Goal of the exercise – An exact copy of the data below is needed; please leave out any pictures.
------ Information supplied
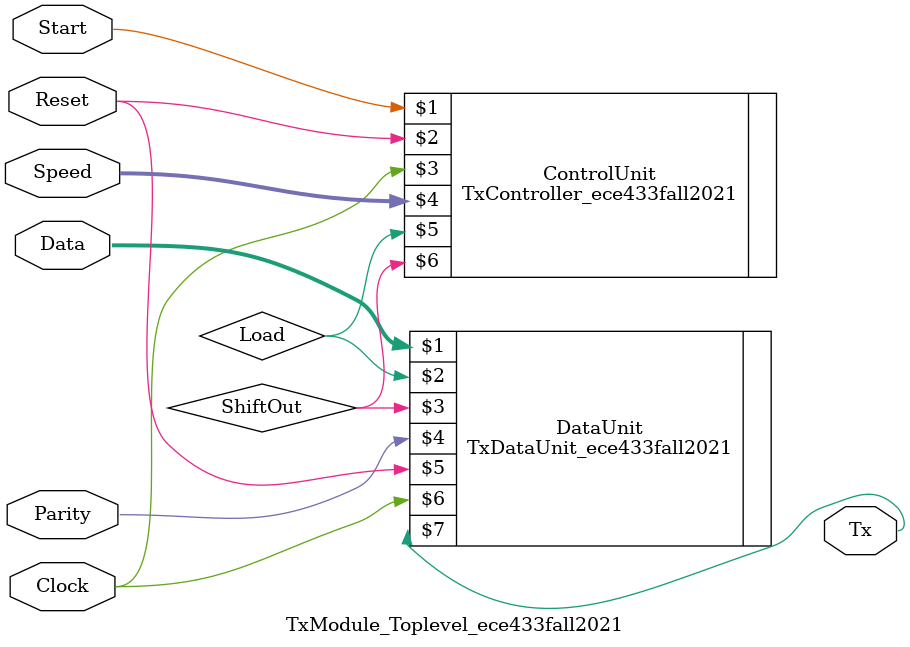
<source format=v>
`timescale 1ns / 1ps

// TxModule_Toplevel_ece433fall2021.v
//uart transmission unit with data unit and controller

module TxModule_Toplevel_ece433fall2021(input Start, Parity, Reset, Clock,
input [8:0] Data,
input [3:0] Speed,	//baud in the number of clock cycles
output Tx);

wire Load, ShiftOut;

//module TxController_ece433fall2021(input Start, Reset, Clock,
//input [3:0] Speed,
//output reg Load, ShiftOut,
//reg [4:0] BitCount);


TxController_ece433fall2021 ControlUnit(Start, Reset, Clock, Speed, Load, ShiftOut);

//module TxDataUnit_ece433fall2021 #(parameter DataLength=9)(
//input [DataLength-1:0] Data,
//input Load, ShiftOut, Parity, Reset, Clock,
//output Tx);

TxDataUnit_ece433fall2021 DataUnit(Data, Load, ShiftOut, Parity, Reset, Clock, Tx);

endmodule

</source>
------------
Result of this task –
<source format=v>
`timescale 1ns / 1ps

// TxModule_Toplevel_ece433fall2021.v
//uart transmission unit with data unit and controller

module TxModule_Toplevel_ece433fall2021(input Start, Parity, Reset, Clock,
input [8:0] Data,
input [3:0] Speed,	//baud in the number of clock cycles
output Tx);

wire Load, ShiftOut;

//module TxController_ece433fall2021(input Start, Reset, Clock,
//input [3:0] Speed,
//output reg Load, ShiftOut,
//reg [4:0] BitCount);


TxController_ece433fall2021 ControlUnit(Start, Reset, Clock, Speed, Load, ShiftOut);

//module TxDataUnit_ece433fall2021 #(parameter DataLength=9)(
//input [DataLength-1:0] Data,
//input Load, ShiftOut, Parity, Reset, Clock,
//output Tx);

TxDataUnit_ece433fall2021 DataUnit(Data, Load, ShiftOut, Parity, Reset, Clock, Tx);

endmodule

</source>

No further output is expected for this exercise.